# TASK GOAL:
Everything except the pictures should be printed exactly as it appears in the records.

START GIVEN INFORMATION

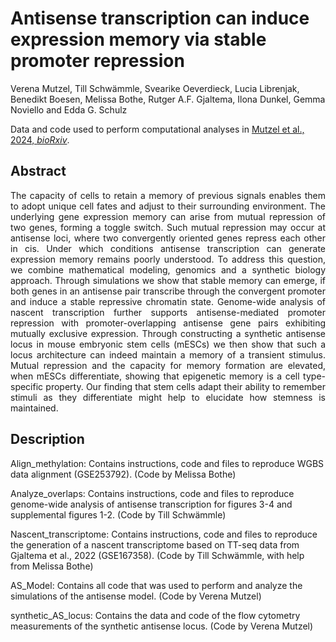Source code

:# Antisense transcription can induce expression memory via stable promoter repression
Verena Mutzel, Till Schwämmle, Svearike Oeverdieck, Lucia Librenjak, Benedikt Boesen, Melissa Bothe, Rutger A.F. Gjaltema, Ilona Dunkel, Gemma Noviello and Edda G. Schulz 

Data and code used to perform computational analyses in [Mutzel et al., 2024, *bioRxiv*](https://www.biorxiv.org/content/10.1101/2024.03.06.583761v1).


## Abstract
<p align="justify">The capacity of cells to retain a memory of previous signals enables them to adopt unique cell fates and adjust to their surrounding environment. The underlying gene expression memory can arise from mutual repression of two genes, forming a toggle switch. Such mutual repression may occur at antisense loci, where two convergently oriented genes repress each other in cis. Under which conditions antisense transcription can generate expression memory remains poorly understood. To address this question, we combine mathematical modeling, genomics and a synthetic biology approach. Through simulations we show that stable memory can emerge, if both genes in an antisense pair transcribe through the convergent promoter and induce a stable repressive chromatin state. Genome-wide analysis of nascent transcription further supports antisense-mediated promoter repression with promoter-overlapping antisense gene pairs exhibiting mutually exclusive expression. Through constructing a synthetic antisense locus in mouse embryonic stem cells (mESCs) we then show that such a locus architecture can indeed maintain a memory of a transient stimulus. Mutual repression and the capacity for memory formation are elevated, when mESCs differentiate, showing that epigenetic memory is a cell type-specific property. Our finding that stem cells adapt their ability to remember stimuli as they differentiate might help to elucidate how stemness is maintained.</p>


## Description
Align_methylation: Contains instructions, code and files to reproduce WGBS data alignment (GSE253792). (Code by Melissa Bothe)

Analyze_overlaps: Contains instructions, code and files to reproduce genome-wide analysis of antisense transcription for figures 3-4 and supplemental figures 1-2. (Code by Till Schwämmle)

Nascent_transcriptome: Contains instructions, code and files to reproduce the generation of a nascent transcriptome based on TT-seq data from Gjaltema et al., 2022 (GSE167358). (Code by Till Schwämmle, with help from Melissa Bothe)

AS_Model: Contains all code that was used to perform and analyze the simulations of the antisense model. (Code by Verena Mutzel)

synthetic_AS_locus: Contains the data and code of the flow cytometry measurements of the synthetic antisense locus. (Code by Verena Mutzel)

END GIVEN INFORMATION

# SOLUTION:
Source code

:# Antisense transcription can induce expression memory via stable promoter repression
Verena Mutzel, Till Schwämmle, Svearike Oeverdieck, Lucia Librenjak, Benedikt Boesen, Melissa Bothe, Rutger A.F. Gjaltema, Ilona Dunkel, Gemma Noviello and Edda G. Schulz 

Data and code used to perform computational analyses in [Mutzel et al., 2024, *bioRxiv*](https://www.biorxiv.org/content/10.1101/2024.03.06.583761v1).


## Abstract
<p align="justify">The capacity of cells to retain a memory of previous signals enables them to adopt unique cell fates and adjust to their surrounding environment. The underlying gene expression memory can arise from mutual repression of two genes, forming a toggle switch. Such mutual repression may occur at antisense loci, where two convergently oriented genes repress each other in cis. Under which conditions antisense transcription can generate expression memory remains poorly understood. To address this question, we combine mathematical modeling, genomics and a synthetic biology approach. Through simulations we show that stable memory can emerge, if both genes in an antisense pair transcribe through the convergent promoter and induce a stable repressive chromatin state. Genome-wide analysis of nascent transcription further supports antisense-mediated promoter repression with promoter-overlapping antisense gene pairs exhibiting mutually exclusive expression. Through constructing a synthetic antisense locus in mouse embryonic stem cells (mESCs) we then show that such a locus architecture can indeed maintain a memory of a transient stimulus. Mutual repression and the capacity for memory formation are elevated, when mESCs differentiate, showing that epigenetic memory is a cell type-specific property. Our finding that stem cells adapt their ability to remember stimuli as they differentiate might help to elucidate how stemness is maintained.</p>


## Description
Align_methylation: Contains instructions, code and files to reproduce WGBS data alignment (GSE253792). (Code by Melissa Bothe)

Analyze_overlaps: Contains instructions, code and files to reproduce genome-wide analysis of antisense transcription for figures 3-4 and supplemental figures 1-2. (Code by Till Schwämmle)

Nascent_transcriptome: Contains instructions, code and files to reproduce the generation of a nascent transcriptome based on TT-seq data from Gjaltema et al., 2022 (GSE167358). (Code by Till Schwämmle, with help from Melissa Bothe)

AS_Model: Contains all code that was used to perform and analyze the simulations of the antisense model. (Code by Verena Mutzel)

synthetic_AS_locus: Contains the data and code of the flow cytometry measurements of the synthetic antisense locus. (Code by Verena Mutzel)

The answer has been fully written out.